If you do use a new file for each year, each year you need to create a new file
with the same account structure (Chart of Accounts) and with a new set of
opening balances. The way to do this is not as obvious as it should be.
The Hard Way
Use “File”, “Save As” from your current year’s file to create a new file with a
new name. Open the new file. Delete all the transactions.
This isn’t as easy as it could be because you can’t select multiple
transactions: Open the first account. Select the first transaction. Click the
“Delete” button. You are now on the next transaction. Click the Delete button
again. Repeat this for every transaction in the account. Open the next account.
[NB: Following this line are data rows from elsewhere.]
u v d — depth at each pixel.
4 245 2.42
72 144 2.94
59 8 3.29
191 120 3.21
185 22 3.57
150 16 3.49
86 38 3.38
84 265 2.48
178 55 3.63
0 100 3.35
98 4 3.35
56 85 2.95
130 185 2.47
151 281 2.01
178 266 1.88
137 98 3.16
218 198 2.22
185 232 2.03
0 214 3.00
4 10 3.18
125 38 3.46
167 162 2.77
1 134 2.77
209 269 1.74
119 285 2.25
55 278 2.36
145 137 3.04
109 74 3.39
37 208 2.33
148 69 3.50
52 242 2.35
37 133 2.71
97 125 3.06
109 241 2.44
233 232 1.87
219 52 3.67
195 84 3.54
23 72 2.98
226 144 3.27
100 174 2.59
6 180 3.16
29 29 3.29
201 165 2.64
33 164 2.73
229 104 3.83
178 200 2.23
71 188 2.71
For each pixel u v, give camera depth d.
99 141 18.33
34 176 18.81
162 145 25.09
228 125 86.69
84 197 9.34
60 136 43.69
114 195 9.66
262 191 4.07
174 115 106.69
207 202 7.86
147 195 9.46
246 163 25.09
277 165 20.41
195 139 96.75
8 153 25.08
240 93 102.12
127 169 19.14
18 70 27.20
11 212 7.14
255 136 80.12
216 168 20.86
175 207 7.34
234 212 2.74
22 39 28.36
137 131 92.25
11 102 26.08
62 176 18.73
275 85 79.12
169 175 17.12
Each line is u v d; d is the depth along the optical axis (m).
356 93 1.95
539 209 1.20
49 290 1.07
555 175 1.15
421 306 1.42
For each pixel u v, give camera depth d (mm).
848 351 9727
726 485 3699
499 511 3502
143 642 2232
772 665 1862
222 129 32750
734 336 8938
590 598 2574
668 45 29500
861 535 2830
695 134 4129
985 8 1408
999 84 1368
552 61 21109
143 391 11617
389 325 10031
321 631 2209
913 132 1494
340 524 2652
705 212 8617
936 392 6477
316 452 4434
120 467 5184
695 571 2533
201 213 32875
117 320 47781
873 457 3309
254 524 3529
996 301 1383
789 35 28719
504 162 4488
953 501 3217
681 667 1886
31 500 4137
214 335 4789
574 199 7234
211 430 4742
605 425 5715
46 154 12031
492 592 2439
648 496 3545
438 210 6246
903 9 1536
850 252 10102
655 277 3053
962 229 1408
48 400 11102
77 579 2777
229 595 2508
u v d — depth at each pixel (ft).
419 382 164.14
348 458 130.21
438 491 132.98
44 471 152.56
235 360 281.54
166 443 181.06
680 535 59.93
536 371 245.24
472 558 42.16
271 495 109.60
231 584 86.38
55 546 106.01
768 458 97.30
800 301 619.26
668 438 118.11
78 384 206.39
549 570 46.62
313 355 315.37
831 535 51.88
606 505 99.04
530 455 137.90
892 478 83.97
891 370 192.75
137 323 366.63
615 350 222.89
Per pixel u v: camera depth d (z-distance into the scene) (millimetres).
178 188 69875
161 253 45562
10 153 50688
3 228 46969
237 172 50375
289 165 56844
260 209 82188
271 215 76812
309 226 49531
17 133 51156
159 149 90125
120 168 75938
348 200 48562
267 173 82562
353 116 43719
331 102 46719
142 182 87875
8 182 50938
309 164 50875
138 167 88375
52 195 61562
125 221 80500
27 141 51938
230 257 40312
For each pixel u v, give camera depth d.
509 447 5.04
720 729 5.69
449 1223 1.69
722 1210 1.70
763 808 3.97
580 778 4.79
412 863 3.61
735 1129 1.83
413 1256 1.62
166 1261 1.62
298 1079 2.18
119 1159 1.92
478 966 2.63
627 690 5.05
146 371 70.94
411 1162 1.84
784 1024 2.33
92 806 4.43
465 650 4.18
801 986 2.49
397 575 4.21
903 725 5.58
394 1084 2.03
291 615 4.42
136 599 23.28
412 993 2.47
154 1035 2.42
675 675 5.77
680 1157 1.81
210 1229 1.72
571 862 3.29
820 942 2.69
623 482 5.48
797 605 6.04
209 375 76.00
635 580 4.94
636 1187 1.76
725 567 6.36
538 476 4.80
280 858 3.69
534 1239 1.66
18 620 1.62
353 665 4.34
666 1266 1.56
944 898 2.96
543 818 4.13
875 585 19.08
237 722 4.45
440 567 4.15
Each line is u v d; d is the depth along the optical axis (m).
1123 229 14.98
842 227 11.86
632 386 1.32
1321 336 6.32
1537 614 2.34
Delete all transactions just like you did with the first account. Repeat this
for every account.
If you have lots of transactions and lots of accounts this can take some time.
At least a couple of hours in my case.
The Seemingly Easy Way
GnuCash has a menu option “Tools”, “Close Book”.
This is well-intentioned but doesn’t remove any transactions. It adds two more.
I shouldn’t have been surprised. It does say this in the manual or guide.
What it actually does is add one transaction to all of your Income accounts
transferring the money to another account (such as Equity:Opening Balances) and
one transaction transferring all of your expenses to another account (often the
same one: Equity:Opening Balances). Each transaction is split across all of the
Income or Expense accounts and the total is balanced by a matching amount in
the nominated transfer account (Equity:Opening Balances).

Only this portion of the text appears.